Au total, 108 intervenants dont 31 plongeurs ont été engagés. L’opération a duré 106 h 44

 

 C’est certainement l’opération la plus complexe de sauvetage en plongée souterraine qui n’ai jamais été menée dans le monde. Celle-ci a mobilisé la plupart des meilleures compétences en plongée souterraine du territoire Français.

 

 

 

Mise en place des T.P.S. (Téléphones par le sol) NICOLA 

 

F - ANNEXES :

 

COUPE DE LA CAVITE

 

 

Schéma explicatif de la découverte du masque :

5h00 du matin : suite au retour de l’équipe de la plongée de moins 40 dans le S6 la suite des opérations sera modifiée

A la côte moins 30 environ : Marc DOUCHET voit le fil d’ariane sectionné de ce fait il raboute son fil personnel et atteint la côte moins 40 où il découvre deux choses :

-   une bouteille de décompression en appui sur la pente avec les détendeurs pendants,

-   un masque type MARES FULL VIEW accroché à un fil de 2 mètres emmêlé lui-même à un fil d’ariane en vrac (Marc fait l’analyse que celui-ci est probablement un fil d’ariane personnel de Patrick MUNIER qui pourrait bien lui avoir servi de fil de recherche dans cette zone.)

 La visibilité est fort mauvaise (1 mètre au maximum) bien que personne n'ait mis le pied dans ce siphon depuis le passage de Patrick.

 Au bilan Dominique VICTORIEN confirme que le masque appartient à Patrick  (à sa connaissance Patrick ne disposait pas de masque de secours). 

La suite des opérations change donc d’orientation. L’idée est émise de décaler la prochaine plongée de pointe au Jeudi 7 juin. Celle-ci s’envisagerait en binôme Marc DOUCHET et BOLAGNO

 

 

 

 

Lettre de remerciement des CT et conclusions

 

SSF34/CTD34                                            

 

          Nous remercions tous les bénévoles du Spéléo Secours Français, de l’Hérault, des départements voisins mais aussi des plus lointains pour leur participation à cette opération exceptionnelle…

          Une fois encore vous avez su faire preuve de compétence, grande technicité, disponibilité et dévouement mais aussi de grandes qualités tant physiques que psychologiques qui vous ont permis d’assumer vos fonctions durant toutes ces longues heures …

 

           Un an s’est maintenant écoulé depuis cette intervention … les 104 participants attendent tous leurs indemnisations…( comme ceux qui ont participé à l’intervention précédant celle-ci à la grotte de Lauzinas …)

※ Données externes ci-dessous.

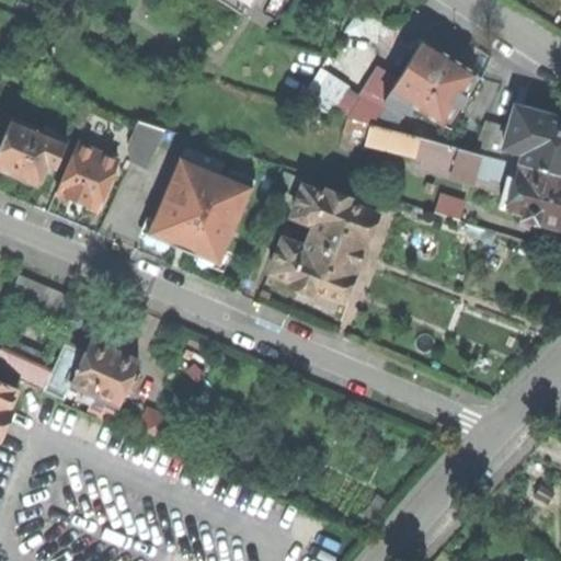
[(398,80),(390,91),(410,104),(450,129),(462,110),(459,106),(466,95),(469,98),(481,78),(449,57),(423,41),(398,80)]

 L’explication : notre convention stipule que les intervenants du Spéléo Secours Hérault en cas de réquisitions sont indemnisés par le SDSIS sur la base des indemnités de base des sapeurs pompiers volontaires …

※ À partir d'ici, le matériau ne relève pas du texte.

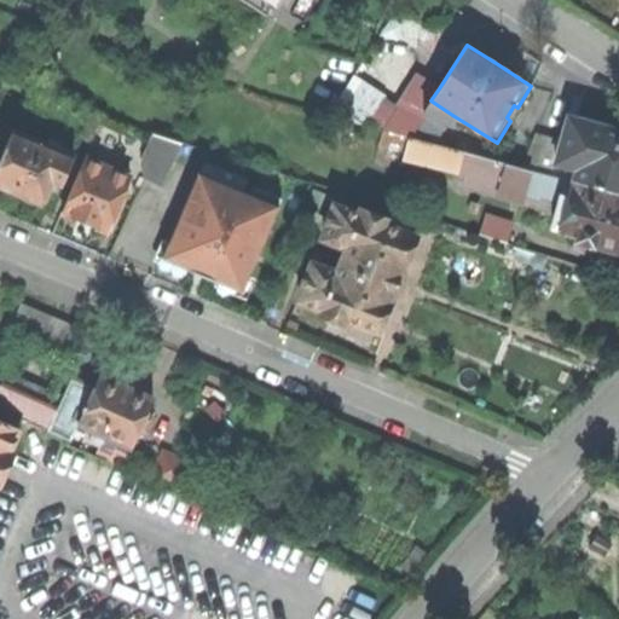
[(439,88),(420,75),(399,108),(353,76),(328,115),(383,129),(409,137),(424,110),(431,100),(439,88)]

Le Directeur du SDIS ne veut pas payer … les autres interlocuteurs lui renvoient la balle… la convention est claire …

           De nouvelles démarches sont en cours pour faire évoluer ce dossier …

         Conscients des difficultés financières de certains qui ont perdu une semaine entière de salaire d’autres qui ont  engagé beaucoup de frais d’autres encore les deux à la fois … nous espérons voir ce dossier avancer rapidement et nous ne manquerons pas de vous tenir au courant .

 

 

Les Conseillers Techniques du Spéléo Secours Hérault.